Frontline Command (Dev Log #1)

I have always been interested in game development and have tinkered with Unity on and off in the past. Now that I have just finished my Bachelor’s in Computer Science, I wanted to keep building things on the side. Growing up, I played a wide range of games like FPS, MMO RPGs, turn-based strategy games like Civilization, RTS, and more. That said, I have always found myself gravitating toward real-time strategy games.

Because of that, Frontline Command (working title, probably going to be renamed) is the side project I’m experimenting with. The idea is a simple RTS defense game where waves of monsters attack your base. The goal is to gather resources (ideally through automation), build infrastructure and defensive structures, and survive for as long as possible. At this stage, the concept is still very loose, and I’m not entirely sure what the final game will look like.

While I’ve explored Unity before, I don’t have real experience in full-scale game development. For now, this project is mostly an experiment, a way to learn Unity, game development concepts, and software architecture. Game development is interesting because it forces you to confront architectural problems that don’t come up very often in web development. In web dev, frameworks and libraries abstract away many of these ideas, which makes it harder to explore and apply design patterns in a meaningful way. This project is my excuse to do exactly that.

In any case, this dev log is about an interesting (and horrible) piece of spaghetti code I’ve built so far.

From the video, you can see that multiple units can be selected by holding left-click and dragging over them. Group movement is controlled using Boids, a technique for simulating “artificial life,” inspired by games like StarCraft II and other RTS titles (see Boids from Standford). Getting the movement to feel right required a lot of parameter tweaking.

On top of that, each unit casts spheres in front of itself to detect obstacles and performs local steering to avoid them. The avoidance logic simply pushes the unit away from whatever it hits, scaled by distance:

avoidance += hit.normal * (1f - hit.distance / length);

The avoidance vector is updated every frame. hit.normal gives the direction perpendicular to the surface hit, and its influence is scaled by how close the obstacle is relative to the cast length.

For group movement, I’m also using A* with a distance-based obstacle penalty so the FormationLeader avoids paths that are too close to walls or obstacles. This works by building a navigation grid, detecting obstacles via physics casts, and marking those nodes as non-walkable. From there, I run a BFS to calculate each node’s distance from nearby obstacles and assign a penalty accordingly.

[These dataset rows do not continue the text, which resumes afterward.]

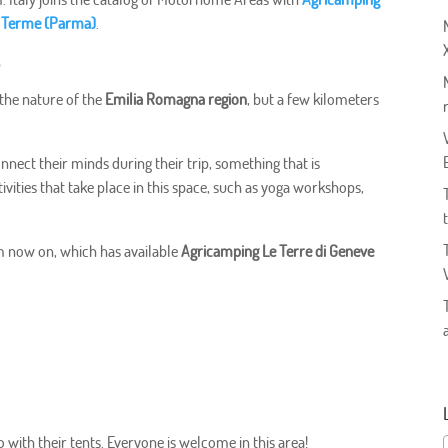
re Terme (Parma)
.
e
f the nature of the
Emilia Romagna region
, but a few kilometers
onnect their minds during their trip, something that is
vities that take place in this space, such as yoga workshops,
om now on, which has available
Agricamping Le Terre di Geneve
o with their tents. Everyone is welcome in this area!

This encourages the pathfinder to choose routes that keep a reasonable distance from obstacles, depending on how intense the penalty is. When calculating the paths, we also considered the number of selected units as clearancePenalty . This means that the size of the selected units will contribute of which path the FormationLeader will take.

Meanwhile, FormationUnits follow and position themselves relative to the leader using Boids behaviour. As with everything else, achieving the movement you see in the video required a lot of tweaking.

To keep things short, the smooth RTS-style movement is currently achieved by doing:

• A* pathfinding to move from point A to point B
• Boids-based formations for swarm-like movement inspired by classic RTS games
• Local steering avoidance so units can navigate around obstacles instead of getting stuck, which greatly improves the feel when moving large groups

The Nightmare

Functionality-wise, I’m really happy with how it works. Architecturally… it’s a disaster.

Each unit has a long list of MonoBehaviour scripts attached in the inspector. This raises a lot of questions: How do I cleanly stop a unit from moving? What if a unit needs to move and attack at the same time? How do we manage unit state in a sane way? With the current setup, none of this is easy to answer.

Sure, I could keep layering more logic on top, but that would only make things worse. It wouldn’t scale, and it would be a nightmare to maintain. The solution is to separate responsibilities and introduce a state machine, where each state is responsible for specific behaviours and nothing more. This creates clear boundaries and makes the system much easier to extend and reason about.

To get there, I’m currently researching the State Design Pattern, with the help of internet resources and the all-knowing LLM agents (GPT). I’ll share what I learn and how I refactor this mess in the next dev log.